Бабаджаньян, улыбнувшись, словно его оставила зубная боль, сказал, обращаясь к Богарёву:
— Мне нравится, товарищ комиссар: армия отступает, подумайте, армия целая, а батальон Бабаджаньяна наступать будет. Честное слово, мне нравится!
Приехавший сосед, представитель гаубичного артиллерийского полка, хмурый подполковник, всё время писавший что-то в блокноте, сказал:
— Только, товарищи, должен предупредить вас, — расходование снарядов мы будем производить в соответствии с нормой.
— Ну, само собой, это ведь оговорено уставом, — проговорил Кулаков.
Подполковник сказал:
— Да, да, товарищи, нормы есть нормы! Бабаджаньян весело возразил ему:
— Какие нормы! Я знаю одну лишь норму: победа!
После делового обсуждения начался разговор о германской армии. Мышанский рассказывал о немецкой атаке в районе Львова.
— Идут шеренгой плечо к плечу, не менее километра стеночка, представляете? И этак метрах в четырёхстах второй ряд такой же, а за вторым третий, — рассказывал Мышанский, — идут в высокой пшенице, у каждого автомат, и вот таким вот макаром. Наша полковая артиллерия их косит, а они идут себе да идут, прямо изумительно. Не кричат, не стреляют и не видно, чтобы пьяны, — валятся, валятся в пшеницу, а остальные шагают. Ну, я вам доложу, картина!
Он стал вспоминать, как двигались тысячные колонны немецких танков по Львовскому и Проскуровскому шоссе, как ночью при свете зелёных и синих ракет высаживались немецкие парашютные десанты, как отряды мотоциклистов обстреляли один из наших штабов, как взаимодействуют между собой немецкие танки и авиация. Ему доставляло видимое удовольствие рассказывать об отступлении первых дней. «Ох, и драпал же я!» — говорил он. И так же нравилось ему восхищаться силой немецкой армии.
— Шутите, что с Францией сделали, — говорил он, — в тридцать дней справиться с такой огромной силой — это только при их организации, с их генералитетом, с их военной культурой!
— Да, организация есть, есть, — сказал командир полка.

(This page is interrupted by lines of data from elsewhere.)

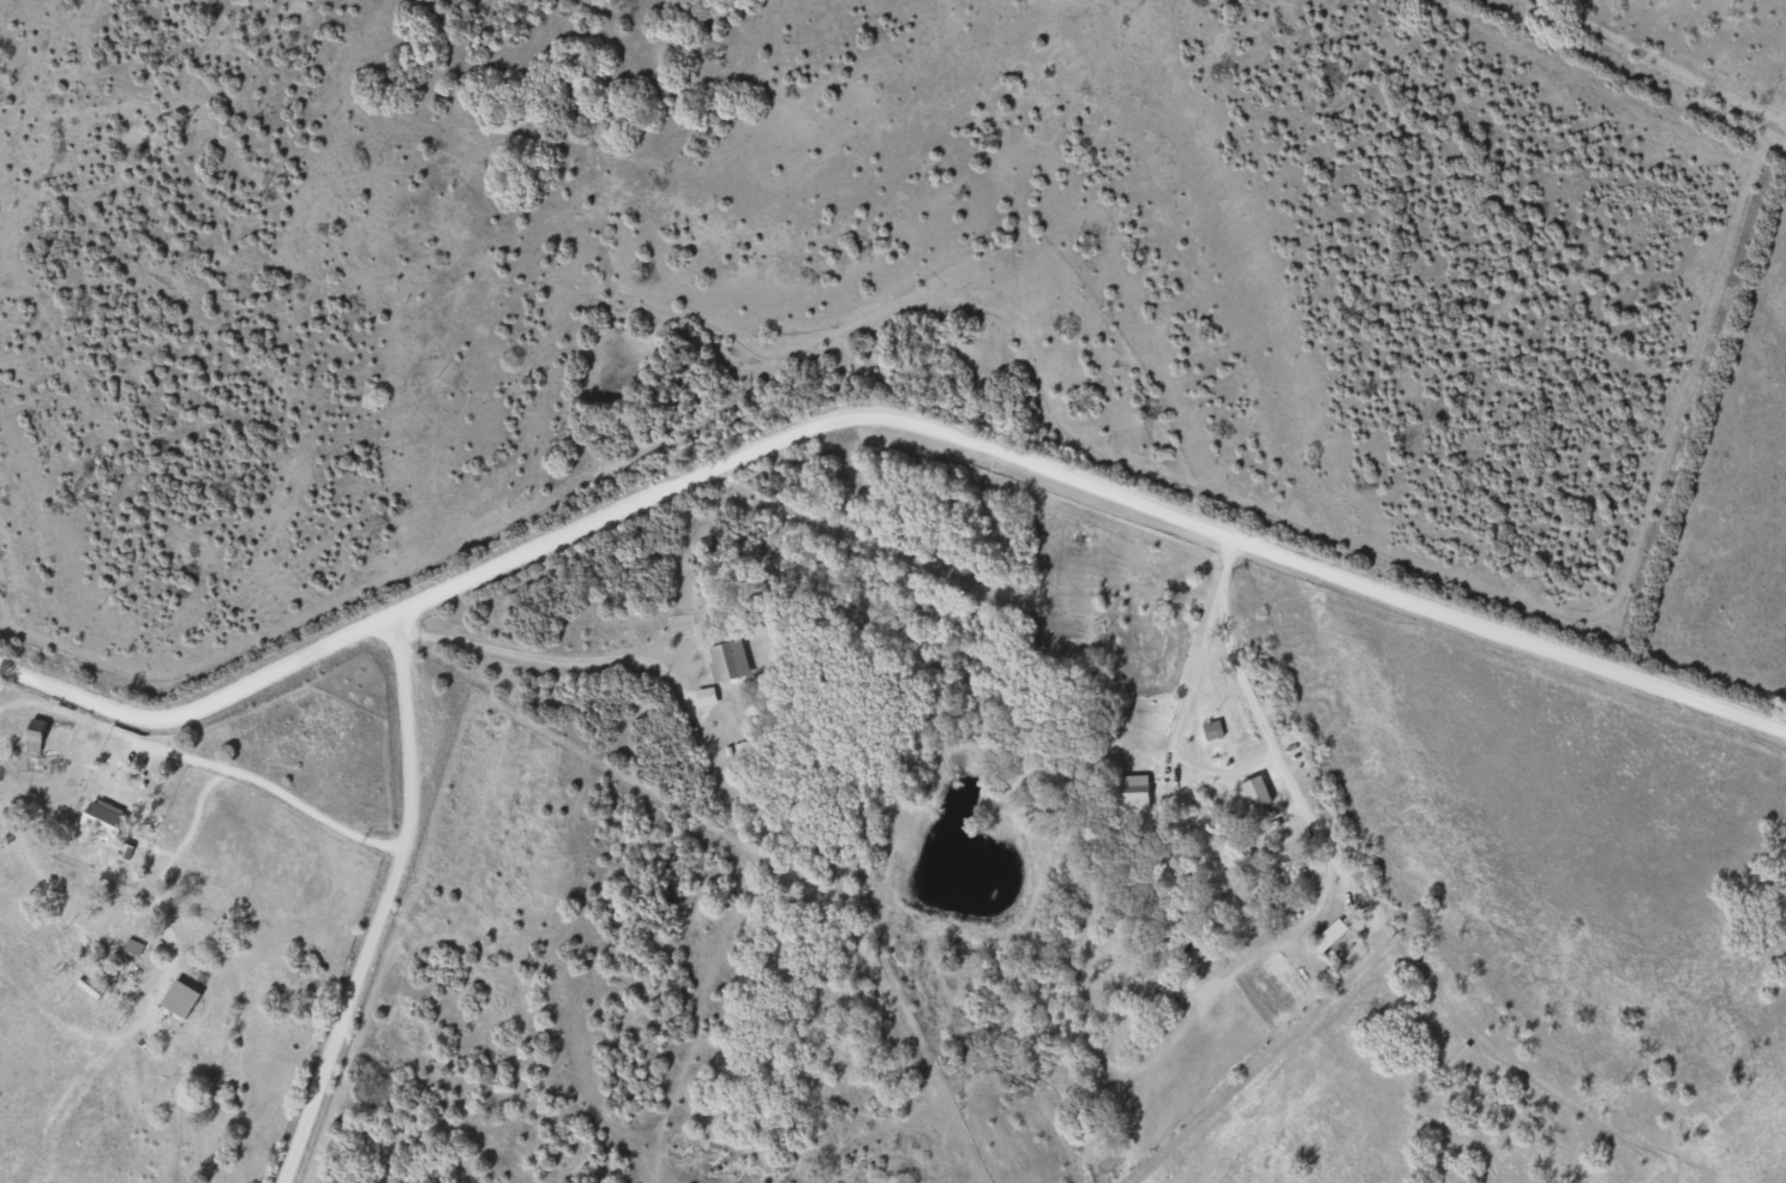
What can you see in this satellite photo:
railway: (1667, 58)
road: (880, 414)
building: (728, 660)
building: (1212, 728)
building: (36, 736)
building: (1241, 736)
building: (1256, 790)
building: (104, 817)
road: (377, 903)
building: (1331, 933)
building: (118, 959)

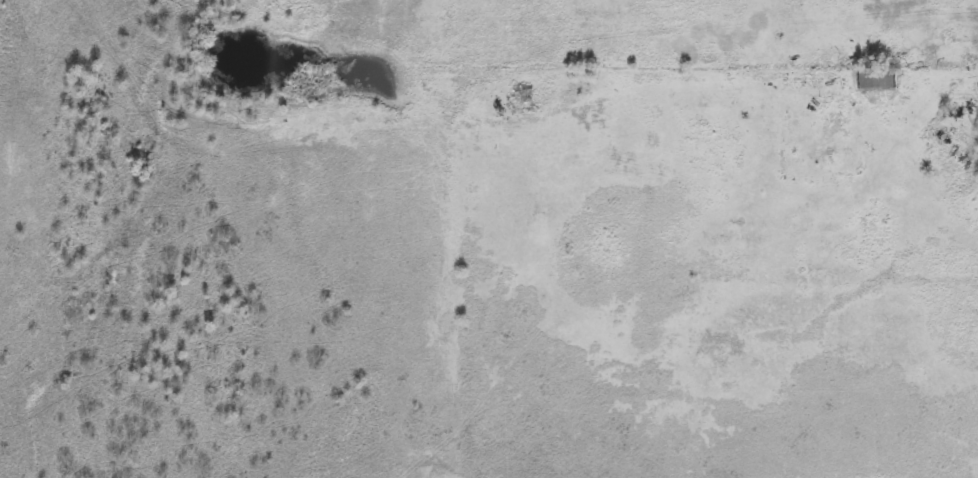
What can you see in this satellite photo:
building: (877, 79)
road: (955, 79)
building: (522, 95)

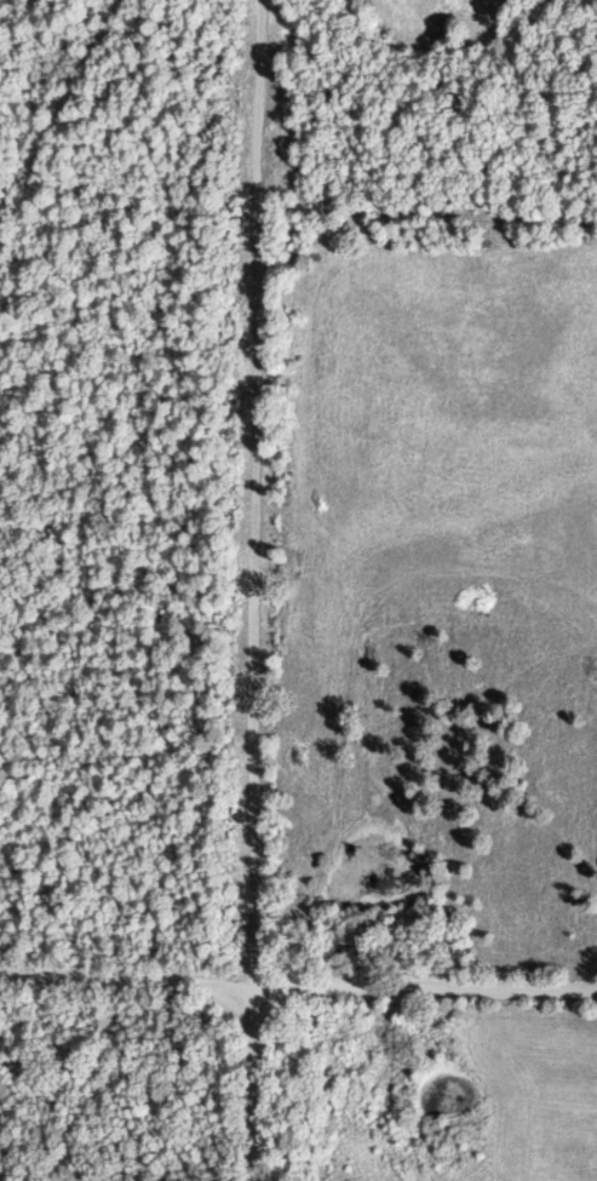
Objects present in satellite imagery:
road: (298, 989)
road: (251, 1084)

— Да нет, — сказал Мышанский, — я видел эту махину в действии. Уж что тут говорить. Всю стратегию и тактику перевернули.
— Мудры и непобедимы? — вдруг громко и сердито спросил Богарёв.
Мышанский поглядел на него и снисходительно сказал:
— Вы меня простите, товарищ комиссар, но я человек фронтовой, привык говорить, что думаю!
— Да никогда я этого не прощу, ни вам, ни кому другому, — перебил его Богарёв. — Понимаете?
— Но недооценивать тоже не следует, — сказал Кочетков, — как бойцы мои говорят: немец трус, но вояка отличный…
— Мы ведь не дети, — сказал Богарёв, — мы знаем, что имеем дело с сильнейшей армией в Европе, с техникой, да я вам прямо скажу, превосходящей на данном этапе войны нашу, да и вообще, что говорить, — с немцами имеем дело, этим всё сказано. Ну, вот, товарищ Мышанский, я вас тут слушал внимательно, придётся прочесть вам маленькую лекцию. Есть в том необходимость. Вы должны научиться презирать фашизм, вы должны понять, что это самое низшее, самое подлое, самое реакционное, что есть на земле. Это гнусная смесь эрзацев и воровства в самом широком смысле этих слов. Сия гнусная идеология абсолютно лишена творческого элемента.